Contrary to what most think, having an elevated prostate-specific antigen (PSA) test does not necessarily mean one has cancer and needs to go under the knife immediately for a biopsy. Urologist and Chief of Robotic Surgery at Lenox Hill Hospital in New York City, Dr. David B. Samadi, explains that while undergoing a PSA blood test is the first step in screening for prostate cancer, a digital rectal exam (DRE) should also be completed before deducing a probability of cancer.
An elevated PSA test result cannot be used as a stand-alone diagnostic sign for prostate cancer, as it can also be observed in Benign Prostatic Hyperplasia (BPH), prostatitis (enlarged prostate), or a urinary tract infection. “The PSA level may differ depending on many factors such as age, race and family history of prostate diseases such as prostatitis. An elevated PSA doesn’t always mean Prostate Cancer, that’s why it is critical for every patient to receive an individualized approach,” said Dr. Samadi.
Despite its name, PSA levels are not actually prostate cancer-specific and can be caused by other conditions of the prostate, thereby underscoring the additional need for a thorough patient assessment and interview. Information on their medical and family history, and PSA trend and change velocity are only some of the things vital to physicians’ sound decision making in prescribing further diagnostic tests and, if necessary, treatment.
“The PSA test is not a prostate cancer test, but it is a vital first step in identifying the potential presence of the disease. I am a firm believer in routine PSA screenings. In my experience, an elevated PSA is how many of my patients were diagnosed, combined with knowing their risk factors like family history. In the end, when we look back, that test saved their lives,” noted Dr. Samadi.
Dr. Samadi listed the many other factors that can cause PSA levels to rise:
- Age: PSA levels can increase gradually as you age
- Prostatitis: Inflammation of the prostate gland, due to infection or some unknown cause
- Benign prostatic hyperplasia (BPH): This condition refers to an enlarged prostate. More prostate means more cells making prostate specific antigen, increasing the potential for an elevated PSA.
- Urinary tract infection: can irritate and inflame prostate cells and cause PSA to go up
- Medications: Some medications like Proscar, Avodart, or Propecia can falsely lower your PSA. This too is important to remember. If you are on any of these medications, talk to your doctor. The general rule of thumb is to double your PSA for an accurate score.
- Sex/ejaculation: This can cause a mild elevation in the PSA, but should return to normal after a few days.

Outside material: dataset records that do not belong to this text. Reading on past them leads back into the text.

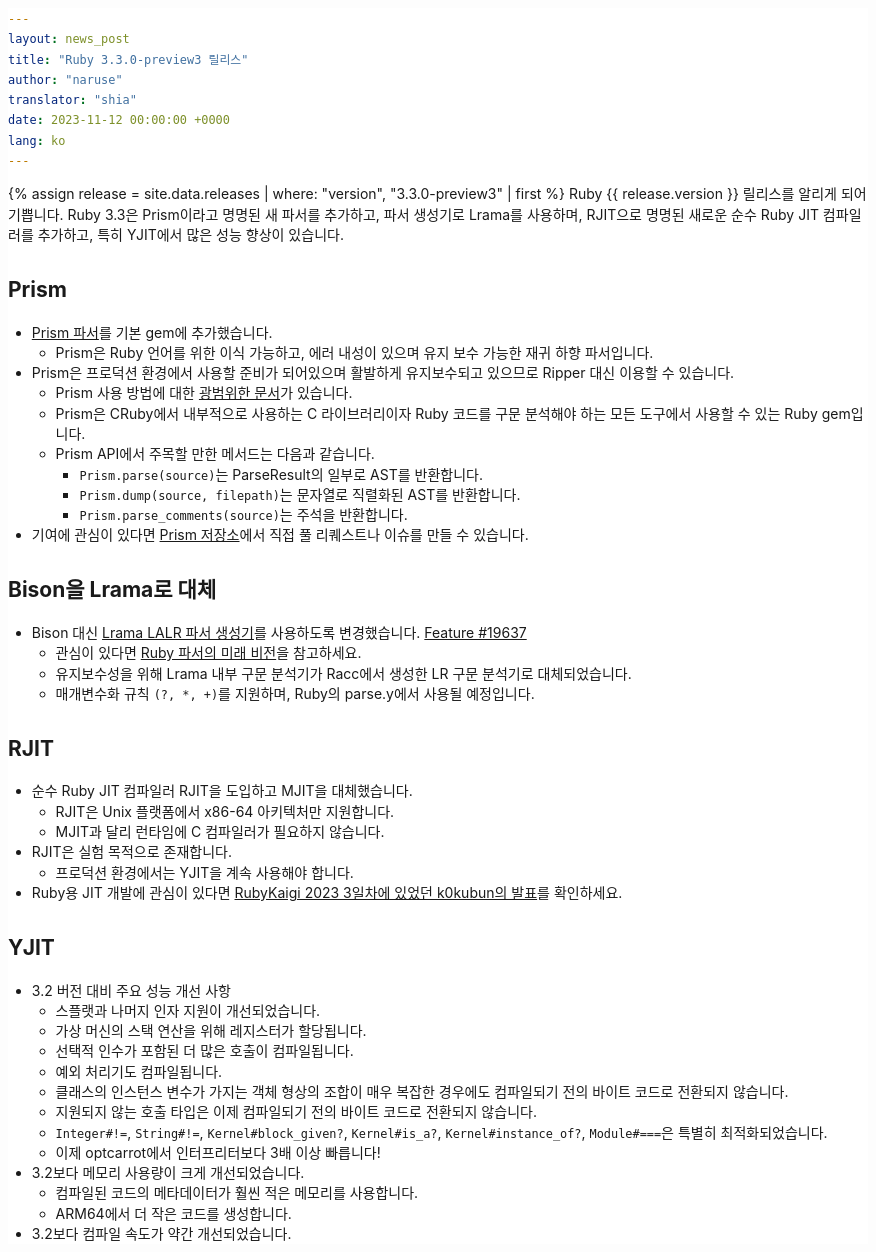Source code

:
 ```yaml
---
layout: news_post
title: "Ruby 3.3.0-preview3 릴리스"
author: "naruse"
translator: "shia"
date: 2023-11-12 00:00:00 +0000
lang: ko
---
```


{% assign release = site.data.releases | where: "version", "3.3.0-preview3" | first %}
Ruby {{ release.version }} 릴리스를 알리게 되어 기쁩니다. Ruby 3.3은 Prism이라고 명명된 새 파서를 추가하고, 파서 생성기로 Lrama를 사용하며, RJIT으로 명명된 새로운 순수 Ruby JIT 컴파일러를 추가하고, 특히 YJIT에서 많은 성능 향상이 있습니다.

## Prism

* [Prism 파서](https://github.com/ruby/prism)를 기본 gem에 추가했습니다.
    * Prism은 Ruby 언어를 위한 이식 가능하고, 에러 내성이 있으며 유지 보수 가능한 재귀 하향 파서입니다.
* Prism은 프로덕션 환경에서 사용할 준비가 되어있으며 활발하게 유지보수되고 있으므로 Ripper 대신 이용할 수 있습니다.
    * Prism 사용 방법에 대한 [광범위한 문서](https://ruby.github.io/prism/)가 있습니다.
    * Prism은 CRuby에서 내부적으로 사용하는 C 라이브러리이자 Ruby 코드를 구문 분석해야 하는 모든 도구에서 사용할 수 있는 Ruby gem입니다.
    * Prism API에서 주목할 만한 메서드는 다음과 같습니다.
        * `Prism.parse(source)`는 ParseResult의 일부로 AST를 반환합니다.
        * `Prism.dump(source, filepath)`는 문자열로 직렬화된 AST를 반환합니다.
        * `Prism.parse_comments(source)`는 주석을 반환합니다.
* 기여에 관심이 있다면 [Prism 저장소](https://github.com/ruby/prism)에서 직접 풀 리퀘스트나 이슈를 만들 수 있습니다.

## Bison을 Lrama로 대체

* Bison 대신 [Lrama LALR 파서 생성기](https://github.com/yui-knk/lrama)를 사용하도록 변경했습니다. [Feature #19637](https://bugs.ruby-lang.org/issues/19637)
  * 관심이 있다면 [Ruby 파서의 미래 비전](https://rubykaigi.org/2023/presentations/spikeolaf.html)을 참고하세요.
  * 유지보수성을 위해 Lrama 내부 구문 분석기가 Racc에서 생성한 LR 구문 분석기로 대체되었습니다.
  * 매개변수화 규칙 `(?, *, +)`를 지원하며, Ruby의 parse.y에서 사용될 예정입니다.

## RJIT

* 순수 Ruby JIT 컴파일러 RJIT을 도입하고 MJIT을 대체했습니다.
  * RJIT은 Unix 플랫폼에서 x86-64 아키텍처만 지원합니다.
  * MJIT과 달리 런타임에 C 컴파일러가 필요하지 않습니다.
* RJIT은 실험 목적으로 존재합니다.
  * 프로덕션 환경에서는 YJIT을 계속 사용해야 합니다.
* Ruby용 JIT 개발에 관심이 있다면 [RubyKaigi 2023 3일차에 있었던 k0kubun의 발표](https://rubykaigi.org/2023/presentations/k0kubun.html#day3)를 확인하세요.

## YJIT

* 3.2 버전 대비 주요 성능 개선 사항
  * 스플랫과 나머지 인자 지원이 개선되었습니다.
  * 가상 머신의 스택 연산을 위해 레지스터가 할당됩니다.
  * 선택적 인수가 포함된 더 많은 호출이 컴파일됩니다.
  * 예외 처리기도 컴파일됩니다.
  * 클래스의 인스턴스 변수가 가지는 객체 형상의 조합이 매우 복잡한 경우에도
    컴파일되기 전의 바이트 코드로 전환되지 않습니다.
  * 지원되지 않는 호출 타입은 이제 컴파일되기 전의 바이트 코드로 전환되지 않습니다.
  * `Integer#!=`, `String#!=`, `Kernel#block_given?`, `Kernel#is_a?`,
    `Kernel#instance_of?`, `Module#===`은 특별히 최적화되었습니다.
  * 이제 optcarrot에서 인터프리터보다 3배 이상 빠릅니다!
* 3.2보다 메모리 사용량이 크게 개선되었습니다.
    * 컴파일된 코드의 메타데이터가 훨씬 적은 메모리를 사용합니다.
    * ARM64에서 더 작은 코드를 생성합니다.
* 3.2보다 컴파일 속도가 약간 개선되었습니다.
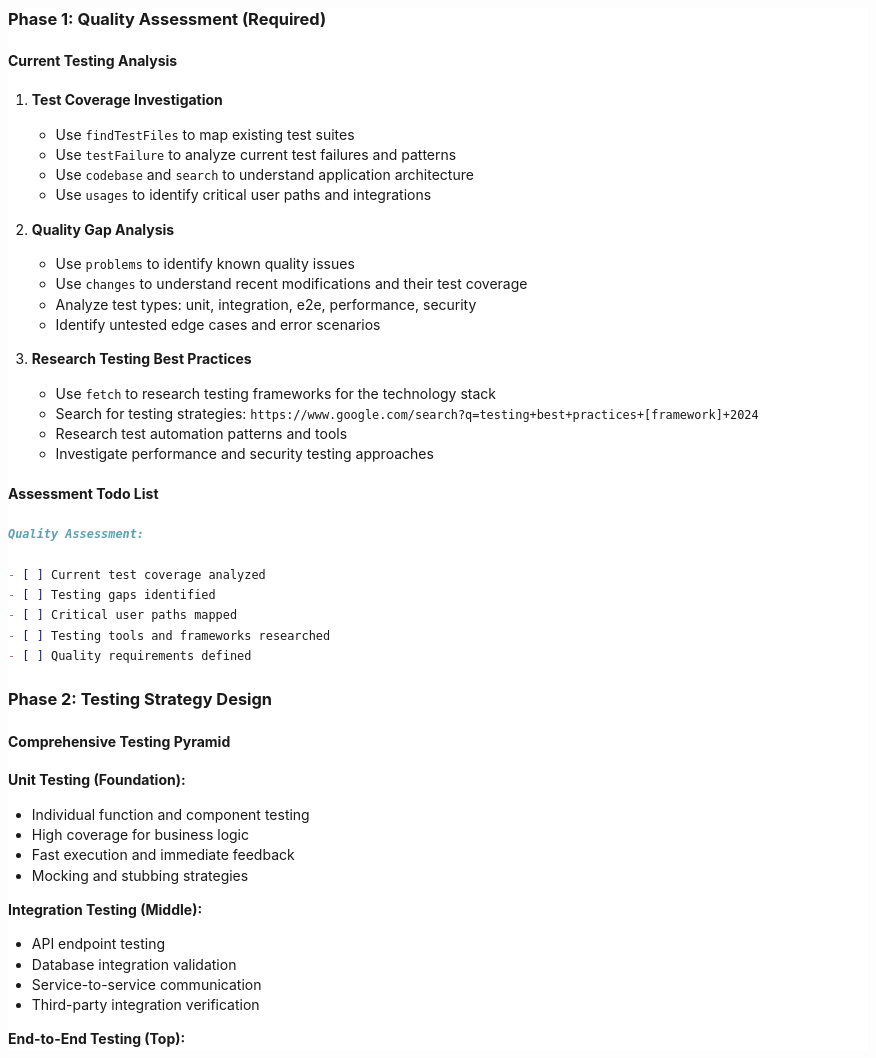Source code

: ### Phase 1: Quality Assessment (Required)

#### Current Testing Analysis

1. **Test Coverage Investigation**

   - Use `findTestFiles` to map existing test suites
   - Use `testFailure` to analyze current test failures and patterns
   - Use `codebase` and `search` to understand application architecture
   - Use `usages` to identify critical user paths and integrations

2. **Quality Gap Analysis**

   - Use `problems` to identify known quality issues
   - Use `changes` to understand recent modifications and their test coverage
   - Analyze test types: unit, integration, e2e, performance, security
   - Identify untested edge cases and error scenarios

3. **Research Testing Best Practices**
   - Use `fetch` to research testing frameworks for the technology stack
   - Search for testing strategies: `https://www.google.com/search?q=testing+best+practices+[framework]+2024`
   - Research test automation patterns and tools
   - Investigate performance and security testing approaches

#### Assessment Todo List

```markdown
Quality Assessment:

- [ ] Current test coverage analyzed
- [ ] Testing gaps identified
- [ ] Critical user paths mapped
- [ ] Testing tools and frameworks researched
- [ ] Quality requirements defined
```

### Phase 2: Testing Strategy Design

#### Comprehensive Testing Pyramid

**Unit Testing (Foundation):**

- Individual function and component testing
- High coverage for business logic
- Fast execution and immediate feedback
- Mocking and stubbing strategies

**Integration Testing (Middle):**

- API endpoint testing
- Database integration validation
- Service-to-service communication
- Third-party integration verification

**End-to-End Testing (Top):**
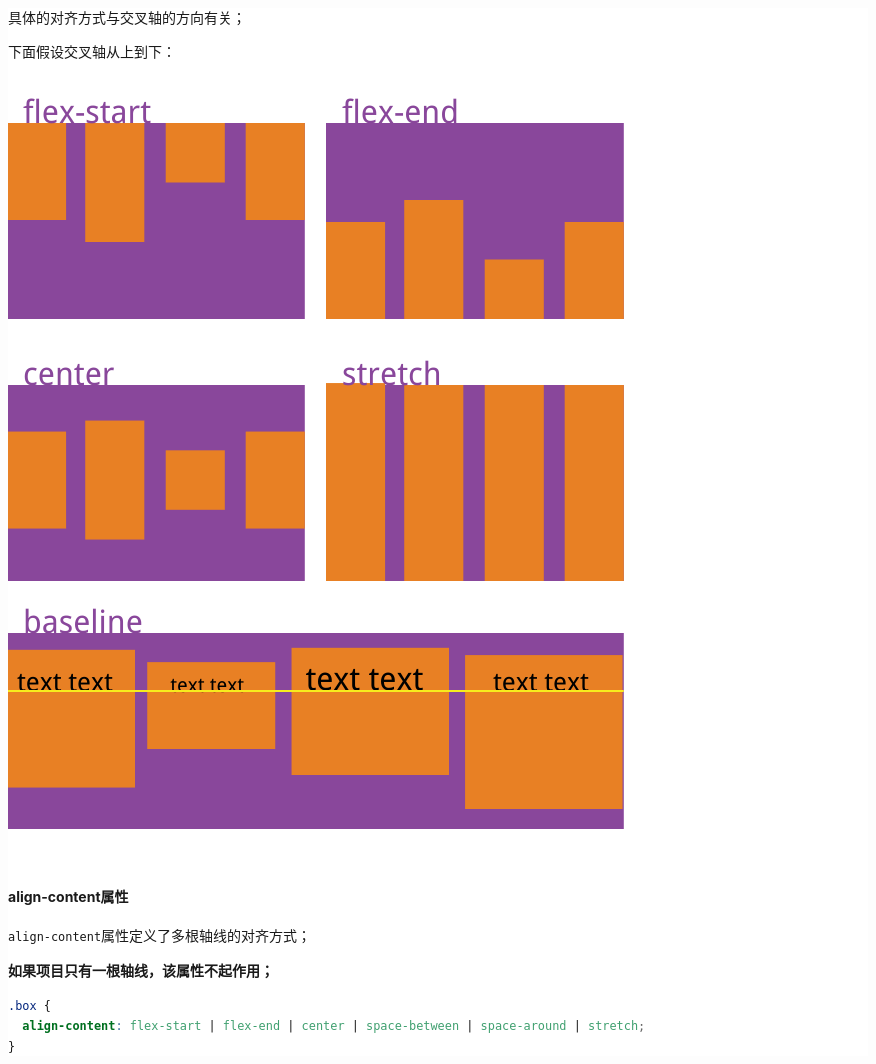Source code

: 具体的对齐方式与交叉轴的方向有关；

下面假设交叉轴从上到下：

![9_flex.png](./images/9_flex.png)

#### **align-content属性**

`align-content`属性定义了多根轴线的对齐方式；

**如果项目只有一根轴线，该属性不起作用；**

```css
.box {
  align-content: flex-start | flex-end | center | space-between | space-around | stretch;
}
```
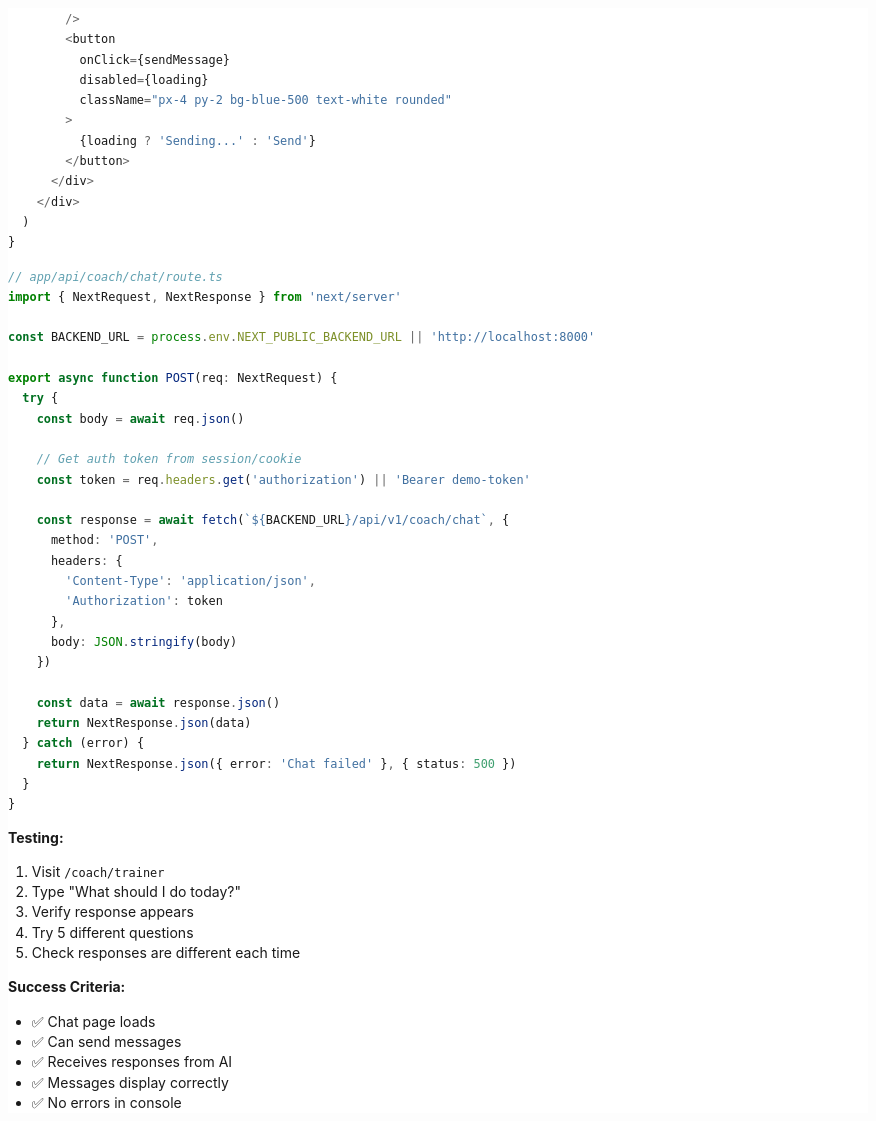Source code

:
 ```typescript
        />
        <button
          onClick={sendMessage}
          disabled={loading}
          className="px-4 py-2 bg-blue-500 text-white rounded"
        >
          {loading ? 'Sending...' : 'Send'}
        </button>
      </div>
    </div>
  )
}
```

```typescript
// app/api/coach/chat/route.ts
import { NextRequest, NextResponse } from 'next/server'

const BACKEND_URL = process.env.NEXT_PUBLIC_BACKEND_URL || 'http://localhost:8000'

export async function POST(req: NextRequest) {
  try {
    const body = await req.json()

    // Get auth token from session/cookie
    const token = req.headers.get('authorization') || 'Bearer demo-token'

    const response = await fetch(`${BACKEND_URL}/api/v1/coach/chat`, {
      method: 'POST',
      headers: {
        'Content-Type': 'application/json',
        'Authorization': token
      },
      body: JSON.stringify(body)
    })

    const data = await response.json()
    return NextResponse.json(data)
  } catch (error) {
    return NextResponse.json({ error: 'Chat failed' }, { status: 500 })
  }
}
```

**Testing:**
1. Visit `/coach/trainer`
2. Type "What should I do today?"
3. Verify response appears
4. Try 5 different questions
5. Check responses are different each time

**Success Criteria:**
- ✅ Chat page loads
- ✅ Can send messages
- ✅ Receives responses from AI
- ✅ Messages display correctly
- ✅ No errors in console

- Prostate trauma: Anything that causes direct trauma to the prostate such as riding a bike, having a catheter in, a prostate biopsy, or a bladder exam can significantly increase the PSA temporarily.
“At the Dr. Samadi Prostate Cancer Center, our key approach is measuring the trend and velocity of the PSA over time. PSA mapping by a prostate cancer expert is the best way to determine if elevations are a cause for concern. A PSA level of 4.0 ng/mL is normal, while changes of more than 2.0 ng/mL over the course of a year could be an indicator of the presence of Prostate Cancer. But an elevated PSA must be weighed against specific Prostate Cancer risk factors such as age, family history and lifestyle habits,” stressed Dr. Samadi.
Once an elevated PSA result is received, and the physician has noted risk factors in the patient’s assessment and history and has examined the trend in PSA changes, a biopsy would be recommended to help confirm a cancer diagnosis.